The negotiated rail agreement that initially avoided a strike back in September stemmed from recommendations from a Presidential Emergency Board (PEB) last summer. It included a 24% pay raise through 2024 for the 115,000 or so rail workers, as well as $5,000 bonuses. The PEB did not address the issue of sick days for those workers.

But members of four of the 12 unions involved in the negotiations voted to reject the deal, leading the risk of a strike starting Dec. 9.


The lack of paid sick days was a major sticking point through talks that began even before the pandemic hit. The unions had requested as many as 15 sick days, but the PEB had recommended just one additional personal day, DTN Basis Analyst Mary Kennedy reported in November.

The House, on largely a party line vote, passed a bill Wednesday that would give workers seven paid sick days. That bill had the backing of at least some of the unions involved, including the Brotherhood of Maintenance of Way Employes Division (BMWED), which had voted not to ratify the labor deal, as well as the Brotherhood of Locomotive Engineers and Trainmen (BLET), whose members had ratified the earlier agreement.
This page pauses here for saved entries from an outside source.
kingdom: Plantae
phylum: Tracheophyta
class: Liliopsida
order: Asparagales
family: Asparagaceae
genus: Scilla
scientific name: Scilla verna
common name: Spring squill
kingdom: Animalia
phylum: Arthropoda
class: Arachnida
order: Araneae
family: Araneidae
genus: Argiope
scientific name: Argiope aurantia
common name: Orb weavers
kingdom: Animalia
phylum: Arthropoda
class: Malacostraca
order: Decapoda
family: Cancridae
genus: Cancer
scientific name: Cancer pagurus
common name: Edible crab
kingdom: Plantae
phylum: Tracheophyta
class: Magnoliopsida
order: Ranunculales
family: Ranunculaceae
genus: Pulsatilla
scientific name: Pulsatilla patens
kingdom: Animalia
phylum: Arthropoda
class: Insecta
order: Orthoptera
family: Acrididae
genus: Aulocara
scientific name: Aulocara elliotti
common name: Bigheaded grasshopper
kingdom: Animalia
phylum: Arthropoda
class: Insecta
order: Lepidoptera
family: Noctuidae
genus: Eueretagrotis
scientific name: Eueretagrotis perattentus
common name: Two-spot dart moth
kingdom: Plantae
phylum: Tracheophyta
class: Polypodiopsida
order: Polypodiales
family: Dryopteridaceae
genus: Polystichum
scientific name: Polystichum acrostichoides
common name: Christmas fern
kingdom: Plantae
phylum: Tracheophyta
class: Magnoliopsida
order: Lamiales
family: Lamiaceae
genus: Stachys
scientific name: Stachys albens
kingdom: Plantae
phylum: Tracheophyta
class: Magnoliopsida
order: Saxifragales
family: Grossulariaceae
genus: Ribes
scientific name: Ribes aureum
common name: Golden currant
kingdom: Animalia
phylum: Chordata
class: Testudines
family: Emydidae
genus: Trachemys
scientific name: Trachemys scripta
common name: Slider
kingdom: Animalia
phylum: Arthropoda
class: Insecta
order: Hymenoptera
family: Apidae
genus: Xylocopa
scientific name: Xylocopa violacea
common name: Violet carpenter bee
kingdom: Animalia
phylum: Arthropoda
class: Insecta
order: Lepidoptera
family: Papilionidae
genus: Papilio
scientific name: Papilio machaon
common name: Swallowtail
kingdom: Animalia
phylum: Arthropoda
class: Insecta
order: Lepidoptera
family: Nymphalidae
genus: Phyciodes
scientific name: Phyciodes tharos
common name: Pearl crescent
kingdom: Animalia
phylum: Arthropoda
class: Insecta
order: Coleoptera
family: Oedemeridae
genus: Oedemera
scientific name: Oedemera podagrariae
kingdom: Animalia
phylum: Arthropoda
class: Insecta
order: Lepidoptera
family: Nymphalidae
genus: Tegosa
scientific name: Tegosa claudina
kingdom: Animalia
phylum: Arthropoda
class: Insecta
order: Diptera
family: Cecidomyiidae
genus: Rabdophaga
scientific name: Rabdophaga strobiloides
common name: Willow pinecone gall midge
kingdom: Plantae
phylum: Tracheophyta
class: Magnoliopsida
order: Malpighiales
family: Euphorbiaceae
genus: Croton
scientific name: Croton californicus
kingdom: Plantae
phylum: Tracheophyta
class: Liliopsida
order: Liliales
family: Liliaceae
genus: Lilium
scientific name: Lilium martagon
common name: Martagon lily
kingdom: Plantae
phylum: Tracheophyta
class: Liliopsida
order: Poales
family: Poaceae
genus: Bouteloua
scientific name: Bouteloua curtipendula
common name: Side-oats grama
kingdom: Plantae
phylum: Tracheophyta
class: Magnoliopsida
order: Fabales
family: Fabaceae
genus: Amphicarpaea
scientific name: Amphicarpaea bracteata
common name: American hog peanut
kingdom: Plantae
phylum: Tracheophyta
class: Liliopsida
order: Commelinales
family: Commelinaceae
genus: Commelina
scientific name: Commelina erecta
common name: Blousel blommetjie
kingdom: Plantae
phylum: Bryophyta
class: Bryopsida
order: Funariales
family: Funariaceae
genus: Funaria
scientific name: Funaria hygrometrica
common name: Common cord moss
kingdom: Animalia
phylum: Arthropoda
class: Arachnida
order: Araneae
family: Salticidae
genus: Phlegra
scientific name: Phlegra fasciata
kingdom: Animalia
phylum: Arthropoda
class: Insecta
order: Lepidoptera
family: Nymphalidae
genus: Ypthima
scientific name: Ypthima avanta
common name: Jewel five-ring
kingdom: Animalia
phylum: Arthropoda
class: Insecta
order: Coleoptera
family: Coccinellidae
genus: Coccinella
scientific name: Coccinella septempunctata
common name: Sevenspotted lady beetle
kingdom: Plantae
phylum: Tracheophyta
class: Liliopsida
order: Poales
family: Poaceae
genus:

Senate leaders scrambled to get the chamber to vote on the bill to block the strike, as well as the sick leave legislation and a proposal by some Republicans to delay the union "cooling off" period by two months.

The sick leave bill needed 60 votes to pass but only received 52 votes, with 43 senators voting against it. The vote to delay a possible strike by 60 days failed in a 25-70 vote as well.

In choosing to support the president's call to block the strike, GOP Sens. Kevin Cramer of North Dakota and Cynthia Lummis of Wyoming wrote their colleagues that Congress had been put in an "undesirable" position, but was forced to act. Power grids would be jeopardized by the lack of movement of coal, and grocery stores would begin to be empty, they suggested.

"Implementing an agreement that roughly half of the unionized workers support, along with all of their leadership, is the most responsible path forward," the senators wrote. "Inserting ourselves further into a labor dispute will only cripple future labor negotiations for the railroads and other similar industries."